▶ [What the task asks]
Every line in the material below that includes "para" should be copied.
========================
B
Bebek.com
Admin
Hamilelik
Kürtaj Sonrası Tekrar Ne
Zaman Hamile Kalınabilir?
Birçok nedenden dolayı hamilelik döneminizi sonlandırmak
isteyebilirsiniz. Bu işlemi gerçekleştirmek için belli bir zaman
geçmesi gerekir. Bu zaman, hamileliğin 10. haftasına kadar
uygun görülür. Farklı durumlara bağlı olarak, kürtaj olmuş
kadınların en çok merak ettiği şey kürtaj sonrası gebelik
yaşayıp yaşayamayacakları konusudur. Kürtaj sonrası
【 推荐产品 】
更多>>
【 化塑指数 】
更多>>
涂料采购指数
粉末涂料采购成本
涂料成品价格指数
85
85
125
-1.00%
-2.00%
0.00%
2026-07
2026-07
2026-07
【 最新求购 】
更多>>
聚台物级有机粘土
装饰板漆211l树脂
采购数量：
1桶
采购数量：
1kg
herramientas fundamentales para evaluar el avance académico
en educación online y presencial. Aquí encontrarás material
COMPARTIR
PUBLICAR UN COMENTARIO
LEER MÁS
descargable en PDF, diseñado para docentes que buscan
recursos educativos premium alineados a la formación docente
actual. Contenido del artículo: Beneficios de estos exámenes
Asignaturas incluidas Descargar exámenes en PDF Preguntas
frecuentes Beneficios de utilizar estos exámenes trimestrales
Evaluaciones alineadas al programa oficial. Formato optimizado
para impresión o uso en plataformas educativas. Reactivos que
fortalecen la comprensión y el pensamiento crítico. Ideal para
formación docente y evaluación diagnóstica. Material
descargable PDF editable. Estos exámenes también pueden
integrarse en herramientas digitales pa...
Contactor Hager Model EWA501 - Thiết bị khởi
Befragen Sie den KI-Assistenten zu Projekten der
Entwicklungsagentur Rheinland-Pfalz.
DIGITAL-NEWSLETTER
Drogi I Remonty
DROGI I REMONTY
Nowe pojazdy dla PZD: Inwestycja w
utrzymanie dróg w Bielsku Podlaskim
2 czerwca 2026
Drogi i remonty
========================
▶ [Task response]
herramientas fundamentales para evaluar el avance académico
descargable en PDF, diseñado para docentes que buscan
para impresión o uso en plataformas educativas. Reactivos que
fortalecen la comprensión y el pensamiento crítico. Ideal para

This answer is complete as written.